What makes a cowboy?

When my kids were little, they used to travel with me when I went to nearby ranches to purchase cattle for the feed yard.

Looking back, it is hard to believe that my kids used to be this little!

One of the ranches that they visited was AL Ranch.  I’ll never forgot riding around in Al’s pickup truck looking at cattle that were about to ship to the feed yard, and my middle daughter (Megan—she was probably about 3) looking at Al and announcing, “You aren’t a REAL cowboy, you don’t have on the right hat…”. (Al was wearing a baseball style hat, instead of a cowboy hat).  I waffled between wanting to laugh and being embarrassed, but I was proud of Al—he took it right in stride like any good grandpa.  He looked at Megan and said,

“You know, it’s not the hat that makes the cowboy”.

Playing “cowgirl” is fun…

So, what makes a real cowboy?

Webster defines the word ‘cowboy’ as, “one who tends cattle or horses”.  I define it as a responsible and knowledgeable caregiver for cattle.  At the heart of any good cowboy is a love for both his animals and the land.  He (or she) puts the needs of his animals before his own needs.
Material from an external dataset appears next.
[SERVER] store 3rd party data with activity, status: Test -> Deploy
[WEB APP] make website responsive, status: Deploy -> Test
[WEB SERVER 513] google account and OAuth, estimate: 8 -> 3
I remember another time that I was up at Al’s place.  It was April and a spring snow storm had brought cold temperatures and bad weather conditions.  Al was in the middle of “calving” which means that his mama cows were having their babies.  The gestation period for a bovine (calf) is roughly the same as for a human, and a mama cow has a calf once per year.  Most calves in Nebraska are born in the springtime as the grass greens up and winter goes away.

The ice and snow can be beautiful, but they make "life" on a farm very difficult...

Springtime in Nebraska is notorious for being inconsistent, and this particular year we had very cold temperatures and snow even though it was April.  Al and his son-in-law were busy taking newly born calves into the “heat box” in the barn so that they would survive the weather.  They worked diligently for several long days until the weather cleared up.

Al is a good cowboy, no matter what type of hat he wears…

It's not the hat that makes the "cowboy"...

Calf #718 was born March 17th on a grass pasture close to Al’s house and corrals.  He spent the first couple months of his life in a place where Al could check on him frequently.  His mama took good care of him, and so did his “cowboy”…


Filed under Animal Welfare, Beef Life Cycle--Calf #718, General

3 responses to “What makes a cowboy?

  1. I just found your blog and love reading it, I have learned so many interesting things reading it. I live in central. florida now, growing up in Ohio. The cattle business here is very different from Ohio. I can see by blogs that I read it varies where ever you go.

    • Hi Ellie-

      I am glad that you like the blog and hope that you will continue to follow it! Thanks for your feedback.

      Anne Burkholder
      “Feed Yard Foodie”

  2. Hi Anne, thanks for the comments on my blog from the Nebraska corn-fed beef mission to Japan. I have been a follower of your blog for awhile and you do a great job of explaining things – especially terms that are easy for us ag folks to understand, but not for everyone. Keep up the good work and would love to feature your blog sometime on mine!